Wanda Landowska – The Goldberg Variations (1933), BWV 988

By February 15, 2018March 16th, 2023No Comments

Goldberg Variations link.

https://youtu.be/HWD-JvJ-6yk

Bach was a genius of the highest order, and Landowska worshipped him.  If one were really narrow-minded, one could say that there was only 1 harpsichordist in the world, and that was Landowska.  Of course, this isn’t true, but she was a phenomenon.  Besides being a harpsichordist, she was a virtuoso pianist.  I believe that this recording from 1933 was made in her home.  There is a later recording from 1945, which is magnificent, but different.

Wanda Landowska

Wanda Aleksandra Landowska (July 5, 1879 – August 16, 1959) was a Polish-French harpsichordist whose performances, teaching, recordings and writings played a large role in reviving the popularity of the harpsichord in the early 20th century. She was the first person to record Johann Sebastian Bach’s Goldberg Variations on the harpsichord (1933). She became a naturalized French citizen in 1938.

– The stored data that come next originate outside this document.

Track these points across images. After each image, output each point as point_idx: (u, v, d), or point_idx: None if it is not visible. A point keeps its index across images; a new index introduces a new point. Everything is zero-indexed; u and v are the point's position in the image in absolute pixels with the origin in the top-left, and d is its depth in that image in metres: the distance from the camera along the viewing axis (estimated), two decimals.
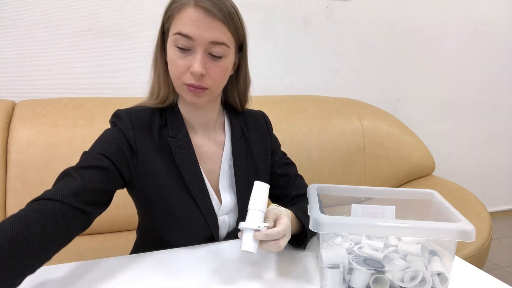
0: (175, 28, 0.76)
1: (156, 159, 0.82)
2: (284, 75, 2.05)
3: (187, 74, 0.77)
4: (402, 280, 0.69)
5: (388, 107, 2.27)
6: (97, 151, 0.78)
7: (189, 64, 0.76)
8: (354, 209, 0.80)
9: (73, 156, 1.46)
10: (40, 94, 1.64)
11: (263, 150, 0.97)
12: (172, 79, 0.81)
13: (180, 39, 0.75)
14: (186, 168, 0.83)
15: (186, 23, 0.75)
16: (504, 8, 2.41)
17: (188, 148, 0.85)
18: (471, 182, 2.46)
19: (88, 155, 0.77)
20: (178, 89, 0.81)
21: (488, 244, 1.50)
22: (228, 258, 0.81)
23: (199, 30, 0.74)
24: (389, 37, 2.21)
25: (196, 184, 0.84)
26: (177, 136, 0.84)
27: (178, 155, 0.83)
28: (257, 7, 1.91)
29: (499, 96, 2.57)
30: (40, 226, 0.63)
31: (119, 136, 0.80)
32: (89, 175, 0.73)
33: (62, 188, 0.70)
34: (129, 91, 1.75)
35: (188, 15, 0.75)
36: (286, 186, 0.97)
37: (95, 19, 1.67)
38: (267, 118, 1.03)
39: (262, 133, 0.98)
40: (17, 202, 1.39)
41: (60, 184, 0.71)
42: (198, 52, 0.76)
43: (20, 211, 0.65)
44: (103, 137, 0.81)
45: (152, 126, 0.84)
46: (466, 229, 0.65)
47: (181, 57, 0.77)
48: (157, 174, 0.82)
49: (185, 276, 0.74)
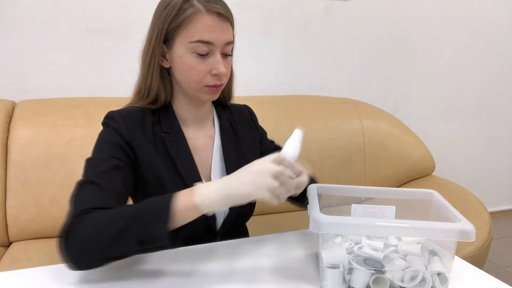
0: (192, 36, 0.78)
1: (152, 153, 0.84)
2: (284, 75, 2.05)
3: (207, 76, 0.81)
4: (402, 280, 0.69)
5: (388, 107, 2.27)
6: (104, 154, 0.79)
7: (209, 68, 0.81)
8: (354, 209, 0.80)
9: (73, 156, 1.48)
10: (40, 94, 1.64)
11: (252, 140, 1.00)
12: (191, 83, 0.83)
13: (200, 46, 0.79)
14: (181, 161, 0.86)
15: (205, 30, 0.78)
16: (504, 8, 2.41)
17: (182, 142, 0.87)
18: (471, 182, 2.45)
19: (97, 160, 0.79)
20: (195, 91, 0.84)
21: (488, 244, 1.50)
22: (227, 257, 0.81)
23: (217, 34, 0.79)
24: (389, 37, 2.21)
25: (191, 177, 0.86)
26: (171, 132, 0.87)
27: (173, 149, 0.86)
28: (257, 7, 1.91)
29: (499, 96, 2.57)
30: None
31: (115, 135, 0.82)
32: (112, 178, 0.76)
33: (99, 196, 0.72)
34: (129, 91, 1.71)
35: (204, 22, 0.78)
36: None
37: (95, 19, 1.67)
38: (251, 110, 1.06)
39: (248, 125, 1.02)
40: (17, 202, 1.39)
41: (92, 193, 0.73)
42: (217, 55, 0.81)
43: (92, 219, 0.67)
44: (102, 140, 0.82)
45: (144, 123, 0.86)
46: (466, 229, 0.65)
47: (200, 62, 0.80)
48: (154, 168, 0.84)
49: (184, 275, 0.74)
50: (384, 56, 2.22)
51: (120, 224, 0.65)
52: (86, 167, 0.79)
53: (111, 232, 0.65)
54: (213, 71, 0.81)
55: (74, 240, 0.66)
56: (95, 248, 0.66)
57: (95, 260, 0.68)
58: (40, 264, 0.77)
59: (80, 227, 0.66)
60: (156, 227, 0.64)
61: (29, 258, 1.29)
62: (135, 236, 0.65)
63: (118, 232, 0.65)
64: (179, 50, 0.81)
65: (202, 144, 0.92)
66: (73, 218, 0.68)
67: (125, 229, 0.65)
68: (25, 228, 1.41)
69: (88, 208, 0.69)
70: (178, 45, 0.81)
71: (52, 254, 1.32)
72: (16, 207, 1.39)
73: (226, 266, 0.78)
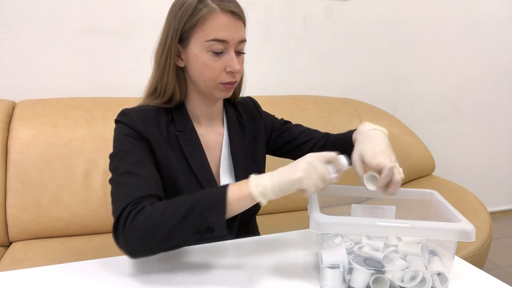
0: (208, 35, 0.80)
1: (167, 150, 0.86)
2: (284, 75, 2.05)
3: (222, 74, 0.83)
4: (402, 280, 0.69)
5: (388, 107, 2.27)
6: (128, 145, 0.81)
7: (224, 65, 0.82)
8: (354, 209, 0.80)
9: (73, 156, 1.48)
10: (40, 94, 1.64)
11: (257, 131, 1.02)
12: (206, 81, 0.84)
13: (216, 44, 0.80)
14: (194, 159, 0.88)
15: (220, 29, 0.80)
16: (504, 8, 2.41)
17: (196, 140, 0.89)
18: (471, 182, 2.45)
19: (125, 152, 0.80)
20: (210, 89, 0.85)
21: (488, 244, 1.50)
22: (227, 257, 0.81)
23: (231, 32, 0.81)
24: (389, 37, 2.21)
25: (204, 173, 0.88)
26: (184, 130, 0.89)
27: (186, 147, 0.88)
28: (257, 7, 1.91)
29: (499, 96, 2.57)
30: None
31: (131, 131, 0.83)
32: (146, 165, 0.79)
33: (142, 185, 0.75)
34: (129, 91, 1.75)
35: (219, 21, 0.80)
36: (294, 136, 1.04)
37: (95, 19, 1.67)
38: (254, 100, 1.08)
39: (253, 115, 1.03)
40: (17, 202, 1.39)
41: (134, 183, 0.75)
42: (231, 52, 0.82)
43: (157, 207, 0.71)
44: (122, 134, 0.83)
45: (159, 121, 0.87)
46: (466, 229, 0.65)
47: (216, 60, 0.82)
48: (169, 164, 0.86)
49: (185, 275, 0.74)
50: (384, 56, 2.22)
51: (178, 215, 0.68)
52: (114, 161, 0.80)
53: (170, 224, 0.68)
54: (227, 69, 0.83)
55: (133, 233, 0.69)
56: (154, 240, 0.68)
57: (154, 250, 0.71)
58: (40, 264, 0.77)
59: (137, 220, 0.69)
60: (214, 217, 0.67)
61: (29, 258, 1.29)
62: (193, 227, 0.68)
63: (177, 223, 0.68)
64: (194, 49, 0.82)
65: (212, 141, 0.94)
66: (125, 211, 0.70)
67: (183, 220, 0.68)
68: (25, 228, 1.41)
69: (137, 198, 0.72)
70: (193, 44, 0.82)
71: (52, 254, 1.32)
72: (16, 207, 1.39)
73: (226, 266, 0.78)
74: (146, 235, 0.68)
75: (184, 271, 0.76)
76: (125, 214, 0.70)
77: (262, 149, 1.02)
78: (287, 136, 1.04)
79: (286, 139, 1.04)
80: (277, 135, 1.05)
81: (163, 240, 0.69)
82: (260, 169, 1.01)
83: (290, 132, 1.04)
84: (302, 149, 1.02)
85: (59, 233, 1.44)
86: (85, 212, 1.44)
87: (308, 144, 1.02)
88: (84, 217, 1.44)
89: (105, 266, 0.77)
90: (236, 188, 0.70)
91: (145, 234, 0.68)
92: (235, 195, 0.69)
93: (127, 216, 0.69)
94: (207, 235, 0.68)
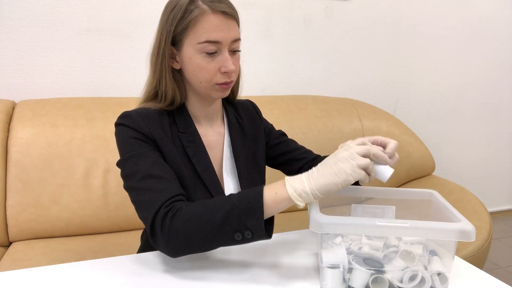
0: (200, 37, 0.80)
1: (171, 149, 0.85)
2: (284, 75, 2.05)
3: (217, 74, 0.83)
4: (401, 280, 0.69)
5: (388, 107, 2.27)
6: (137, 148, 0.80)
7: (218, 66, 0.82)
8: (354, 209, 0.80)
9: (73, 156, 1.48)
10: (40, 94, 1.64)
11: (258, 134, 1.02)
12: (202, 82, 0.84)
13: (208, 45, 0.80)
14: (198, 160, 0.88)
15: (212, 30, 0.79)
16: (504, 8, 2.41)
17: (198, 141, 0.89)
18: (471, 182, 2.46)
19: (136, 156, 0.79)
20: (207, 90, 0.85)
21: (488, 244, 1.50)
22: (227, 257, 0.81)
23: (224, 33, 0.80)
24: (389, 37, 2.21)
25: (208, 174, 0.88)
26: (187, 132, 0.89)
27: (189, 148, 0.87)
28: (257, 7, 1.91)
29: (499, 96, 2.57)
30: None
31: (137, 134, 0.82)
32: (162, 165, 0.79)
33: (166, 186, 0.76)
34: (129, 91, 1.75)
35: (210, 22, 0.79)
36: (291, 149, 1.04)
37: (95, 19, 1.67)
38: (255, 104, 1.08)
39: (253, 119, 1.03)
40: (17, 202, 1.39)
41: (158, 185, 0.75)
42: (225, 53, 0.82)
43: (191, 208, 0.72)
44: (127, 137, 0.82)
45: (162, 122, 0.86)
46: (466, 229, 0.65)
47: (210, 61, 0.82)
48: (176, 165, 0.85)
49: (185, 275, 0.74)
50: (384, 56, 2.22)
51: (216, 219, 0.69)
52: (128, 166, 0.79)
53: (209, 227, 0.69)
54: (222, 69, 0.82)
55: (173, 237, 0.70)
56: (195, 244, 0.70)
57: (194, 251, 0.73)
58: (40, 264, 0.77)
59: (176, 224, 0.70)
60: (252, 220, 0.68)
61: (29, 258, 1.29)
62: (232, 231, 0.69)
63: (216, 227, 0.69)
64: (188, 51, 0.82)
65: (213, 141, 0.93)
66: (159, 214, 0.71)
67: (222, 224, 0.69)
68: (25, 228, 1.41)
69: (166, 200, 0.72)
70: (186, 46, 0.82)
71: (52, 254, 1.32)
72: (16, 207, 1.39)
73: (226, 266, 0.78)
74: (186, 239, 0.70)
75: (184, 271, 0.76)
76: (160, 217, 0.70)
77: (263, 151, 1.02)
78: (284, 147, 1.04)
79: (283, 150, 1.04)
80: (274, 144, 1.04)
81: (203, 244, 0.71)
82: (262, 171, 1.00)
83: (288, 145, 1.05)
84: (294, 165, 1.03)
85: (59, 233, 1.44)
86: (85, 212, 1.44)
87: (300, 163, 1.02)
88: (84, 217, 1.44)
89: (105, 266, 0.77)
90: (272, 192, 0.70)
91: (186, 238, 0.69)
92: (271, 198, 0.70)
93: (163, 220, 0.70)
94: (246, 239, 0.69)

Landowska was born in Warsaw to Jewish parents. Her father was a lawyer, and her mother a linguist who translated Mark Twain into Polish. She began playing piano at the age of four, she and studied at the Warsaw Conservatory.

She later taught harpsichord at the Berlin Hochschule für Musik (1912–19). Deeply interested in musicology, and particularly in the works of Bach, Couperin, and Rameau, she toured the museums of Europe looking at original keyboard instruments; she acquired old instruments and had new ones made at her request by Pleyel and Company. These were large, heavily built harpsichords with a 16-foot stop (a set of strings an octave below normal pitch) and owed much to piano construction. Responding to criticism by fellow Bach specialist Pablo Casals, she once said: “You play Bach your way, and I’ll play him ‘his way.”

She taught at the Curtis Institute of Music from 1925-28. She established the École de Musique Ancienne at Paris in 1925: from 1927, her home in Saint-Leu-la-Forêt became a center for the performance and study of old music.

When the German Army invaded France, Landowska fled with her student and domestic partner Denise Restout.   Believing the Nazi threat to be temporary she had left with only two suitcases. She arrived in New York on December 7, 1941, the date of the bombing of Pearl Harbor. Her home in Saint-Leu was looted, and her instruments and manuscripts stolen, so she arrived in the United States essentially with no assets.

Her 1942 performance of Bach’s “Goldberg Variations” at New York’s Town Hall was the first occasion in the 20th century where the piece was played on the harpsichord, the instrument for which it had been written.

She settled in Lakeville, Connecticut in 1949, and re-established herself as a performer and teacher in the United States, touring extensively.

I want to emphasize here that Landowska single-handedly resurrected the harpsichord.  The harpsichords that she had made by Pleyel were souped up versions of the older harpsichords found in museums.  There is a DVD about Landowska’s life that was made several years ago.  It is excellent if you are interested at all in Landowska.  It is called “An Uncommon Visionary:  Wanda Landowska”.